The radiation induced bulk damage in silicon sensors will lead to a severe degradation of the performance during their operational time. This work focusses on the improve- ment of the radiation tolerance of silicon materials (Float Zone, Magnetic Czochralski, epitaxial silicon) based on the evaluation of radiation induced defects in the silicon lattice using the Deep Level Transient Spectroscopy and the Thermally Stimulated Current methods. It reveals the outstanding role of extended defects (clusters) on the degrada- tion of sensor properties after hadron irradiation in contrast to previous works that treated effects as caused by point defects.
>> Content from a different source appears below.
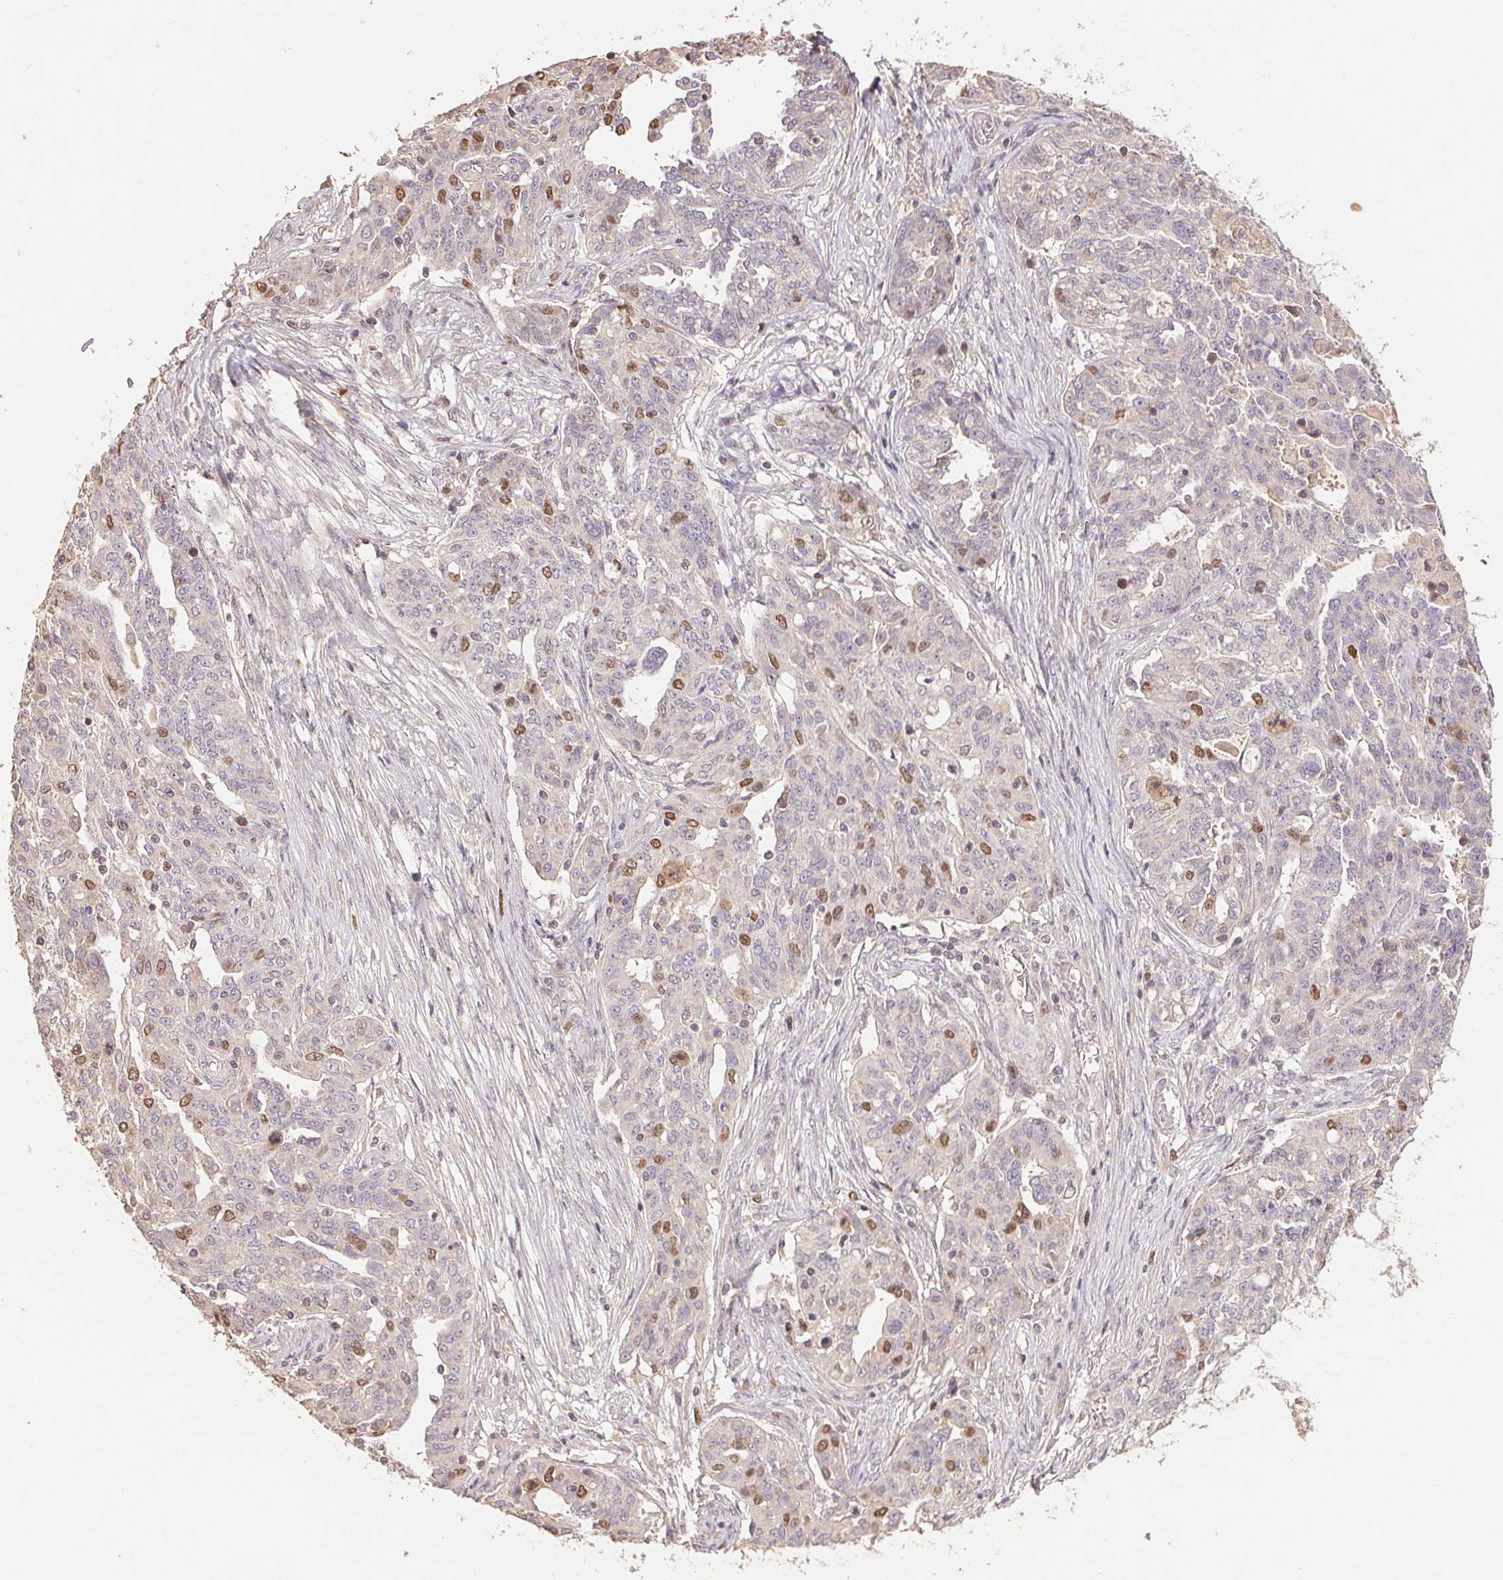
{"staining": {"intensity": "moderate", "quantity": "25%-75%", "location": "nuclear"}, "tissue": "ovarian cancer", "cell_type": "Tumor cells", "image_type": "cancer", "snomed": [{"axis": "morphology", "description": "Cystadenocarcinoma, serous, NOS"}, {"axis": "topography", "description": "Ovary"}], "caption": "Ovarian serous cystadenocarcinoma stained with immunohistochemistry (IHC) reveals moderate nuclear expression in about 25%-75% of tumor cells.", "gene": "CENPF", "patient": {"sex": "female", "age": 67}}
It has been found that two cluster related defects are responsible for the main gener- ation of leakage current, the E5 defects with a level in the band gap at $E_C-0.460\mbox{ eV}$ and E205a at $E_C-0.395\mbox{ eV}$ where $E_C$ is the energy of the edge of the conduction band. The E5 defect can be assigned to the tri-vacancy ($V_3$) defect. Furthermore, isochronal annealing experiments have shown that the $V_3$ defect exhibits a bistability, as does the leakage current. In oxygen rich material the defect transforms ($V_3$ activation energy for migration $E_a = 1.77 ± 0.08\mbox{ eV}$) to the L defect, which can be assigned to the $V_3O$ defect.

In the second part of this work, it is demonstrated that the radiation induced effective doping concentration can be attributed to the generation of three deep acceptors (H(116K), H(140K), H(151K)), two donors (BD defect and E(30K)) and the vacancy- phosphorus defect VP. The reverse annealing of the effective doping concentration is presented for samples irradiated with neutrons for fluences up to $\Phi = 10^{15}\mbox{ cm^{−2}}$. From defect concentrations it is possible to reproduce the effective doping concentration as extracted from capacitance-voltage characteristics.
The last part of this work deals with the characterisation of Float Zone pad sensors in the frame of the CMS tracker upgrade programme. Due to a new production process, several material defects were introduced in the sensors. They explain unexpected electrical properties in thin sensors.